Web page edit records:
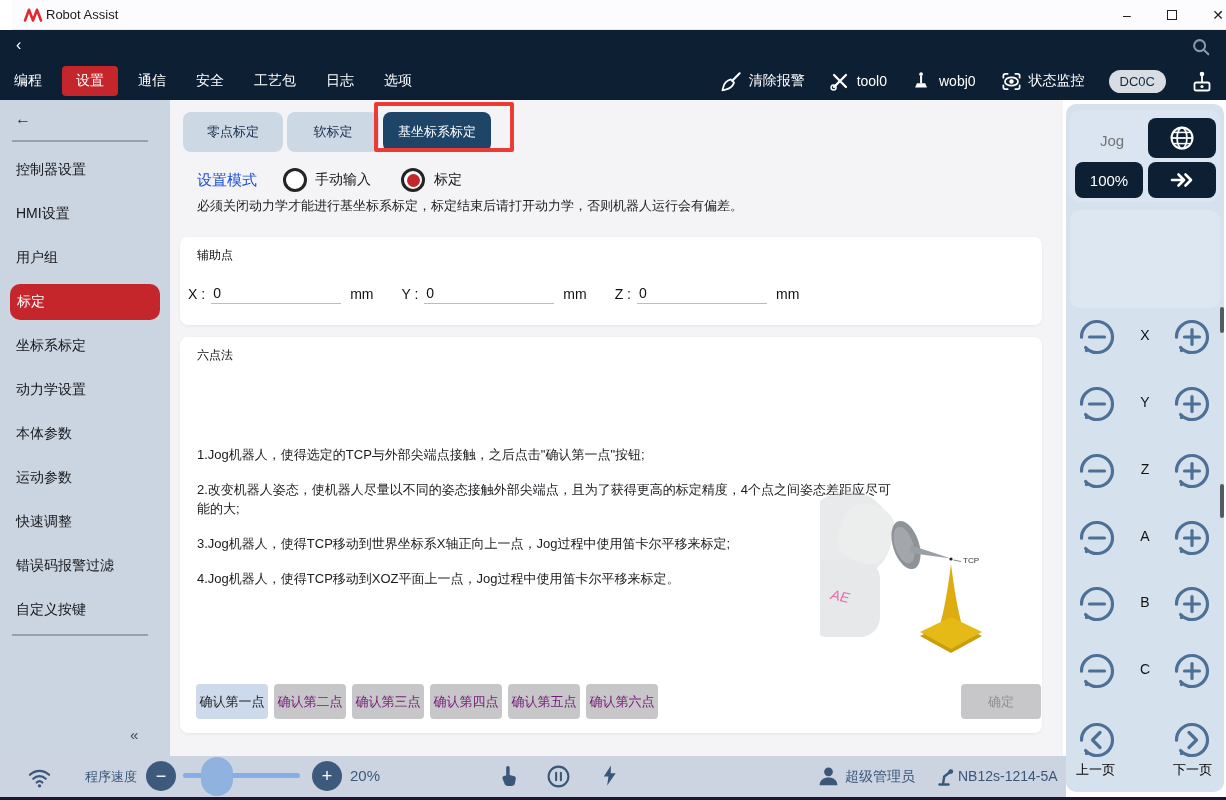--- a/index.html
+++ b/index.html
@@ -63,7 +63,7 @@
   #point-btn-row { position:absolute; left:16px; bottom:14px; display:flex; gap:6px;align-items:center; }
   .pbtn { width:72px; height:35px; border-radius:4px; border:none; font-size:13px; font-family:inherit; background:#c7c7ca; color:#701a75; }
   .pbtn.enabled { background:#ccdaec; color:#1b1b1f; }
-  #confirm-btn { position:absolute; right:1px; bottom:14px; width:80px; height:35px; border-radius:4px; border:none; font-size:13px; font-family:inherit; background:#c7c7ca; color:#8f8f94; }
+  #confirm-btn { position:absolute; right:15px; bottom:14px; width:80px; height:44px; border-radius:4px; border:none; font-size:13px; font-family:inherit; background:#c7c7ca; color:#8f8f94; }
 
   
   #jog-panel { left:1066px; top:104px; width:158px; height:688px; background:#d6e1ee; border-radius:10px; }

▸ **Assignment**
Write out each line of the data above exactly, starting at the top and finishing with the line containing "position:absolute; right:1px; bottom:14px;"; omit the pictures.

▸ **Written answer**
--- a/index.html
+++ b/index.html
@@ -63,7 +63,7 @@
   #point-btn-row { position:absolute; left:16px; bottom:14px; display:flex; gap:6px;align-items:center; }
   .pbtn { width:72px; height:35px; border-radius:4px; border:none; font-size:13px; font-family:inherit; background:#c7c7ca; color:#701a75; }
   .pbtn.enabled { background:#ccdaec; color:#1b1b1f; }
-  #confirm-btn { position:absolute; right:1px; bottom:14px; width:80px; height:35px; border-radius:4px; border:none; font-size:13px; font-family:inherit; background:#c7c7ca; color:#8f8f94; }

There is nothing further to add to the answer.